Cooperation with the Glendale City Council

During the LACOE meeting in October, the La Cañada breakaway group UniteLCF! and its supporters dominated the public-comment portion of the meeting and were backed by La Cañada Unified Supt. Wendy Sinnette and members of the La Cañada City Council, including Mayor Terry Walker.

Glendale Unified’s board, which has been at odds with the Glendale City Council due to a failed property transfer proposal for new administrative offices for the school district, did not receive any in-person support that day from the council.

“We’ve always had discussions of getting the City Council involved,” King said. “We have letters of support from Mayor [Zareh] Sinanyan. We have letters of support from council member [Vartan] Gharpetian. I think that they value GUSD schools. While we might disagree on the property exchange, it doesn’t mean that they’re not in support of GUSD.”

Glendale Unified property exchange proposal

Five years of planning were shot down in one evening in December for the Glendale Unified school board, which saw a property exchange proposal, facilitated by developer Carmel Partners, voted down by the City Council, 3-1.

Glendale had proposed to swap its current headquarters, located at 223 N. Jackson St., for a larger and newer building with more parking, located at 425 E. Colorado St.

Glendale’s old headquarters would have been converted into a 207-unit residential development that some council members thought would have overfilled an already-tight residential neighborhood.

With that proposal rejected, King said she isn’t sure what district officials will do next.

“We just really need to see where the developer is,” she said. “It’s not in our hands, at the moment. Is the developer moving forward or not with the city?

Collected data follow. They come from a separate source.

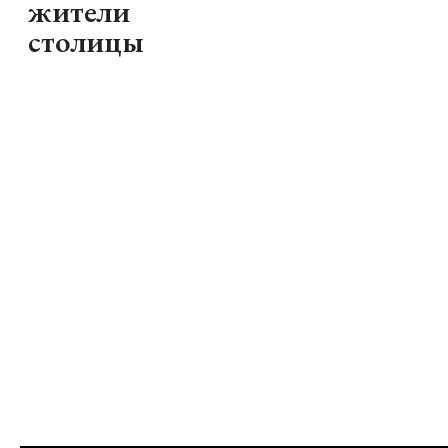
жители
столицы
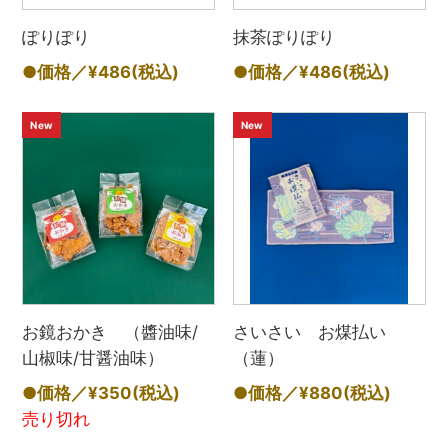
ぽりぽり
抹茶ぽりぽり
●価格／¥486
(税込)
●価格／¥486
(税込)
New
New
お鏡おかき （醬油味/
さいさい お煤払い
山椒味/甘醤油味）
（蓮）
●価格／¥350
(税込)
●価格／¥880
(税込)
売り切れ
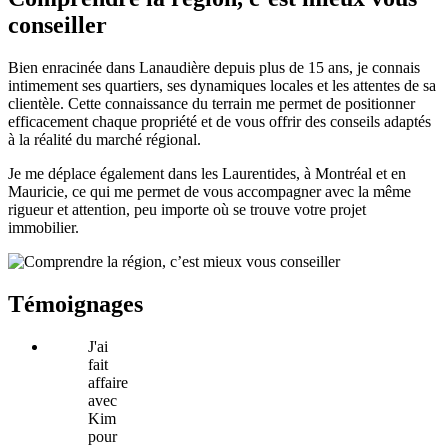
conseiller
Bien enracinée dans Lanaudière depuis plus de 15 ans, je connais
intimement ses quartiers, ses dynamiques locales et les attentes de sa
clientèle. Cette connaissance du terrain me permet de positionner
efficacement chaque propriété et de vous offrir des conseils adaptés
à la réalité du marché régional.
Je me déplace également dans les Laurentides, à Montréal et en
Mauricie, ce qui me permet de vous accompagner avec la même
rigueur et attention, peu importe où se trouve votre projet
immobilier.
Témoignages
J'ai
fait
affaire
avec
Kim
pour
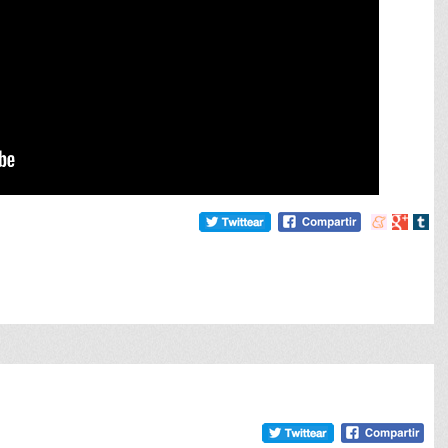
Compartir
Compart
Comp
en
en
en
meneame
Google
tumb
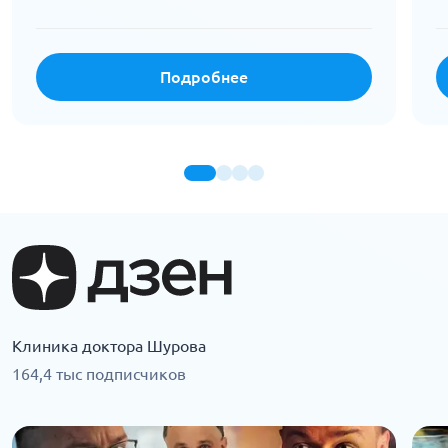
Подробнее
Клиника доктора Шурова
164,4 тыс подписчиков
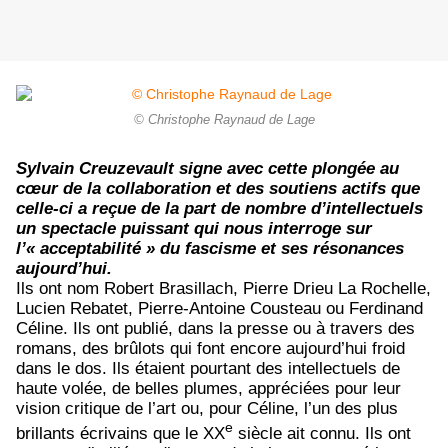
© Christophe Raynaud de Lage
Sylvain Creuzevault signe avec cette plongée au
cœur de la collaboration et des soutiens actifs que
celle-ci a reçue de la part de nombre d’intellectuels
un spectacle puissant qui nous interroge sur
l’« acceptabilité » du fascisme et ses résonances
aujourd’hui.
Ils ont nom Robert Brasillach, Pierre Drieu La Rochelle,
Lucien Rebatet, Pierre-Antoine Cousteau ou Ferdinand
Céline. Ils ont publié, dans la presse ou à travers des
romans, des brûlots qui font encore aujourd’hui froid
dans le dos. Ils étaient pourtant des intellectuels de
haute volée, de belles plumes, appréciées pour leur
vision critique de l’art ou, pour Céline, l’un des plus
e
brillants écrivains que le XX
siècle ait connu. Ils ont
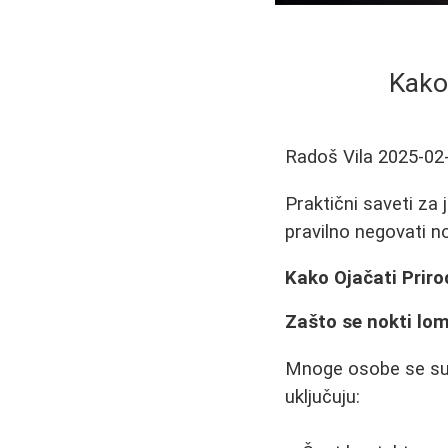
Kako 
Radoš Vila
2025-02
Praktični saveti za 
pravilno negovati no
Kako Ojačati Priro
Zašto se nokti lom
Mnoge osobe se susr
uključuju:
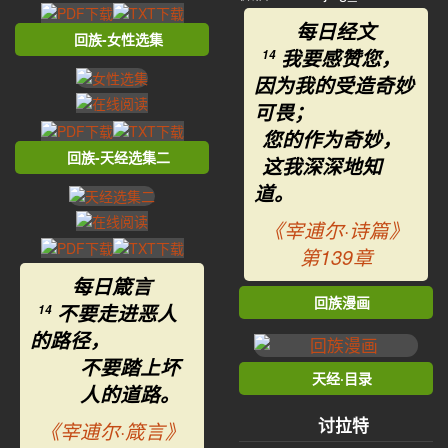
每日经文
回族-女性选集
我要感赞您，
14
因为我的受造奇妙
可畏；
您的作为奇妙，
回族-天经选集二
这我深深地知
道。
《宰逋尔·诗篇》
第139章
每日箴言
回族漫画
不要走进恶人
14
的路径，
不要踏上坏
天经·目录
人的道路。
讨拉特
《宰逋尔·箴言》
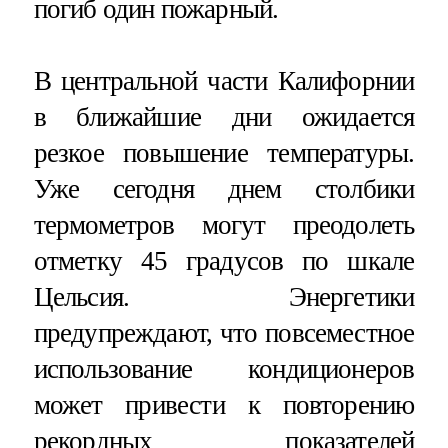
погиб один пожарный.
В центральной части Калифорнии
в ближайшие дни ожидается
резкое повышение температуры.
Уже сегодня днем столбики
термометров могут преодолеть
отметку 45 градусов по шкале
Цельсия. Энергетики
предупреждают, что повсеместное
использование кондиционеров
может привести к повторению
рекордных показателей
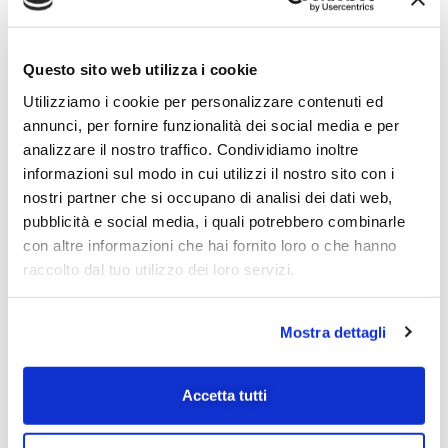
elaborare il tuo ordine, supportare la tua
esperienza su questo sito web e per altri scopi
descritti nella nostra
privacy policy
.
Questo sito web utilizza i cookie
Utilizziamo i cookie per personalizzare contenuti ed
annunci, per fornire funzionalità dei social media e per
Dona
analizzare il nostro traffico. Condividiamo inoltre
informazioni sul modo in cui utilizzi il nostro sito con i
nostri partner che si occupano di analisi dei dati web,
pubblicità e social media, i quali potrebbero combinarle
con altre informazioni che hai fornito loro o che hanno
raccolto dal tuo utilizzo dei loro servizi.
Mostra dettagli
LA TUA DONAZIONE
Accetta tutti
Come investiamo 1€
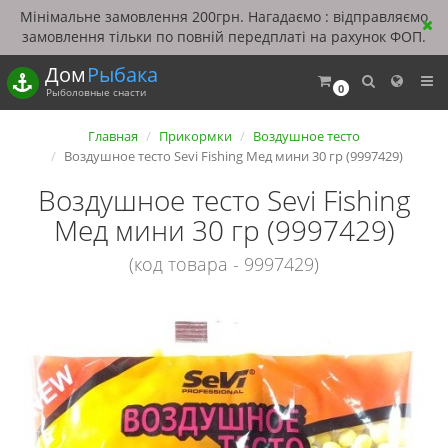
Мінімальне замовлення 200грн. Нагадаємо : відправляємо
замовлення тільки по повній передплаті на рахунок ФОП.
Дом
Рыбака
0
Рыболовные снасти
Главная
Прикормки
Воздушное тесто
Воздушное тесто Sevi Fishing Мед мини 30 гр (9997429)
Воздушное тесто Sevi Fishing
Мед мини 30 гр (9997429)
(код товара - 9997429)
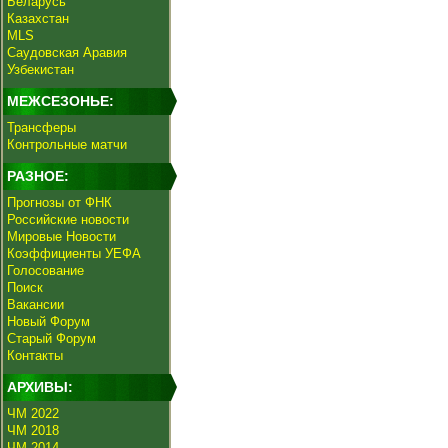
Беларусь
Казахстан
MLS
Саудовская Аравия
Узбекистан
МЕЖСЕЗОНЬЕ:
Трансферы
Контрольные матчи
РАЗНОЕ:
Прогнозы от ФНК
Российские новости
Мировые Новости
Коэффициенты УЕФА
Голосование
Поиск
Вакансии
Новый Форум
Старый Форум
Контакты
АРХИВЫ:
ЧМ 2022
ЧМ 2018
ЧМ 2014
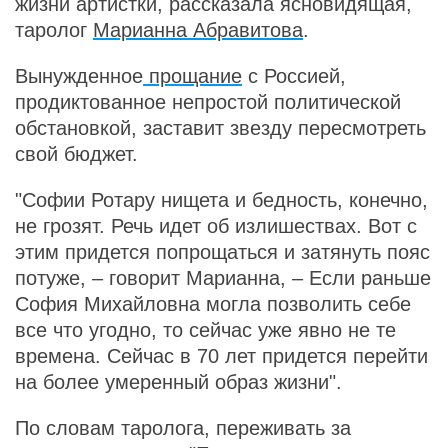
жизни артистки, рассказала ясновидящая,
таролог
Марианна Абравитова
.
Вынужденное
прощание
с Россией,
продиктованное непростой политической
обстановкой, заставит звезду пересмотреть
свой бюджет.
"Софии Ротару нищета и бедность, конечно,
не грозят. Речь идет об излишествах. Вот с
этим придется попрощаться и затянуть пояс
потуже, – говорит Марианна, – Если раньше
София Михайловна могла позволить себе
все что угодно, то сейчас уже явно не те
времена. Сейчас в 70 лет придется перейти
на более умеренный образ жизни".
По словам таролога, переживать за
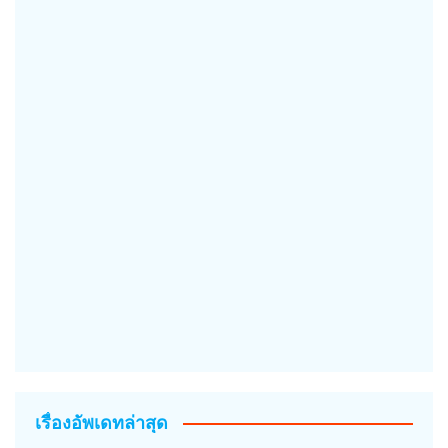
เรื่องอัพเดทล่าสุด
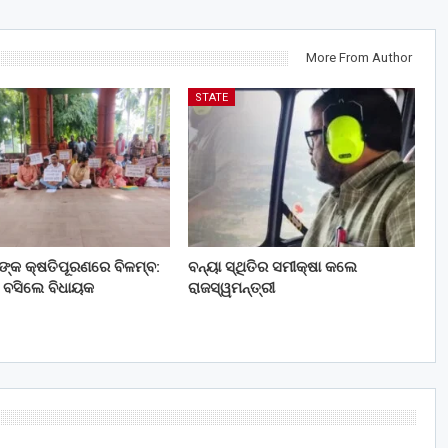
More From Author
STATE
ତଙ୍କ କ୍ଷତିପୂରଣରେ ବିଳମ୍ବ:
ବନ୍ୟା ସ୍ଥିତିର ସମୀକ୍ଷା କଲେ
 ବସିଲେ ବିଧାୟକ
ରାଜସ୍ୱମନ୍ତ୍ରୀ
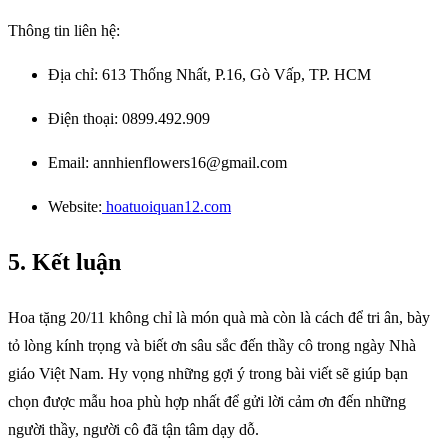
Thông tin liên hệ:
Địa chỉ: 613 Thống Nhất, P.16, Gò Vấp, TP. HCM
Điện thoại: 0899.492.909
Email: annhienflowers16@gmail.com
Website:
hoatuoiquan12.com
5. Kết luận
Hoa tặng 20/11 không chỉ là món quà mà còn là cách để tri ân, bày
tỏ lòng kính trọng và biết ơn sâu sắc đến thầy cô trong ngày Nhà
giáo Việt Nam. Hy vọng những gợi ý trong bài viết sẽ giúp bạn
chọn được mẫu hoa phù hợp nhất để gửi lời cảm ơn đến những
người thầy, người cô đã tận tâm dạy dỗ.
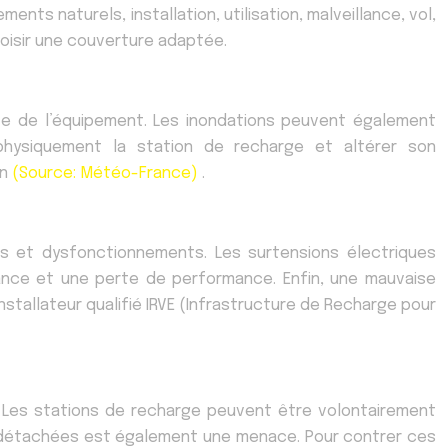
nts naturels, installation, utilisation, malveillance, vol,
hoisir une couverture adaptée.
te de l’équipement. Les inondations peuvent également
hysiquement la station de recharge et altérer son
an
(Source: Météo-France)
.
ies et dysfonctionnements. Les surtensions électriques
ance et une perte de performance. Enfin, une mauvaise
tallateur qualifié IRVE (Infrastructure de Recharge pour
s. Les stations de recharge peuvent être volontairement
es détachées est également une menace. Pour contrer ces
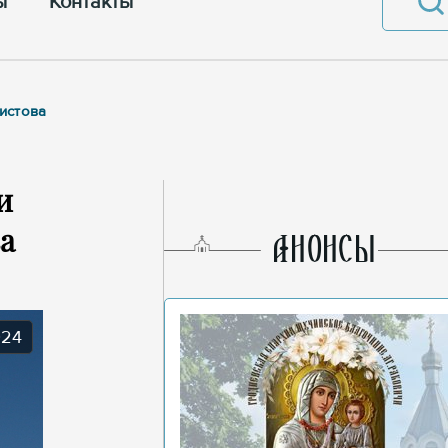
ы
Контакты
истова
и
а
AНОНСЫ
024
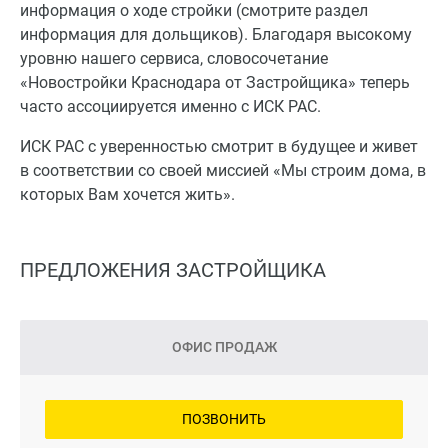
информация о ходе стройки (смотрите раздел
информация для дольщиков). Благодаря высокому
уровню нашего сервиса, словосочетание
«Новостройки Краснодара от Застройщика» теперь
часто ассоциируется именно с ИСК РАС.
ИСК РАС с уверенностью смотрит в будущее и живет
в соответствии со своей миссией «Мы строим дома, в
которых Вам хочется жить».
ПРЕДЛОЖЕНИЯ ЗАСТРОЙЩИКА
ОФИС ПРОДАЖ
ПОЗВОНИТЬ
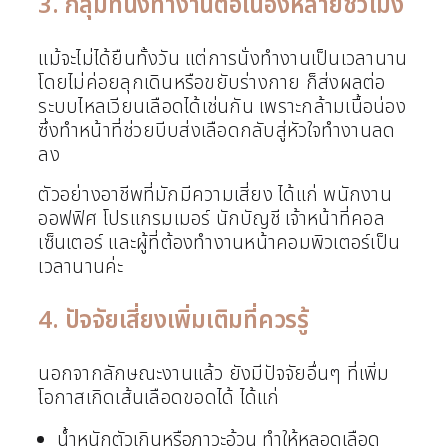
3. กลุ่มที่นั่งทำงานต่อเนื่องหลายชั่วโมง
แม้จะไม่ได้ยืนทั้งวัน แต่การนั่งทำงานเป็นเวลานาน
โดยไม่ค่อยลุกเดินหรือขยับร่างกาย ก็ส่งผลต่อ
ระบบไหลเวียนเลือดได้เช่นกัน เพราะกล้ามเนื้อน่อง
ซึ่งทำหน้าที่ช่วยบีบส่งเลือดกลับสู่หัวใจทำงานลด
ลง
ตัวอย่างอาชีพที่มักมีความเสี่ยง ได้แก่ พนักงาน
ออฟฟิศ โปรแกรมเมอร์ นักบัญชี เจ้าหน้าที่คอล
เซ็นเตอร์ และผู้ที่ต้องทำงานหน้าคอมพิวเตอร์เป็น
เวลานานค่ะ
4. ปัจจัยเสี่ยงเพิ่มเติมที่ควรรู้
นอกจากลักษณะงานแล้ว ยังมีปัจจัยอื่นๆ ที่เพิ่ม
โอกาสเกิดเส้นเลือดขอดได้ ได้แก่
น้ำหนักตัวเกินหรือภาวะอ้วน ทำให้หลอดเลือด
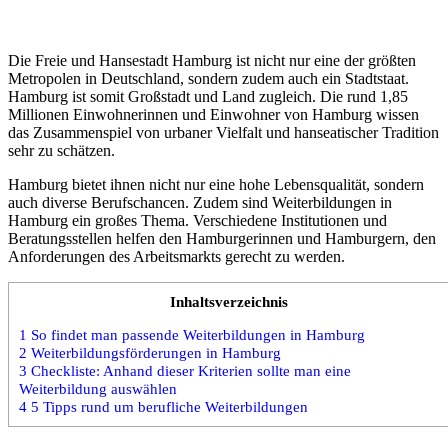
Die Freie und Hansestadt Hamburg ist nicht nur eine der größten
Metropolen in Deutschland, sondern zudem auch ein Stadtstaat.
Hamburg ist somit Großstadt und Land zugleich. Die rund 1,85
Millionen Einwohnerinnen und Einwohner von Hamburg wissen
das Zusammenspiel von urbaner Vielfalt und hanseatischer Tradition
sehr zu schätzen.
Hamburg bietet ihnen nicht nur eine hohe Lebensqualität, sondern
auch diverse Berufschancen. Zudem sind Weiterbildungen in
Hamburg ein großes Thema. Verschiedene Institutionen und
Beratungsstellen helfen den Hamburgerinnen und Hamburgern, den
Anforderungen des Arbeitsmarkts gerecht zu werden.
Inhaltsverzeichnis
1
So findet man passende Weiterbildungen in Hamburg
2
Weiterbildungsförderungen in Hamburg
3
Checkliste: Anhand dieser Kriterien sollte man eine
Weiterbildung auswählen
4
5 Tipps rund um berufliche Weiterbildungen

That’s really discussions between them.”

She added, “I don’t want to give up hope, but you know if it doesn’t go through, I think we’ll be frustrated and heartbroken, but then we’ll really have to look and see what we’re going to have to do with the old building that we’re in.”

Potential budget cuts

Operating with a $6.13-million deficit, Glendale Unified staff members have proposed cuts totaling $6.83 million that call for the elimination of some vacant positions and other reduction efforts over the next two school years.

District officials are trying to avoid any layoffs, but they may be needed after filing a qualified budget in December and seeing Glendale Unified’s student enrollment decline again.

“With the proposal that we have moving forward, with some cuts that are away from classrooms, away from school sites, I’m confident that we’ll be able to present a positive certification for the county,” King said. “But it does not mean that we don’t have some tough decisions in front of us.”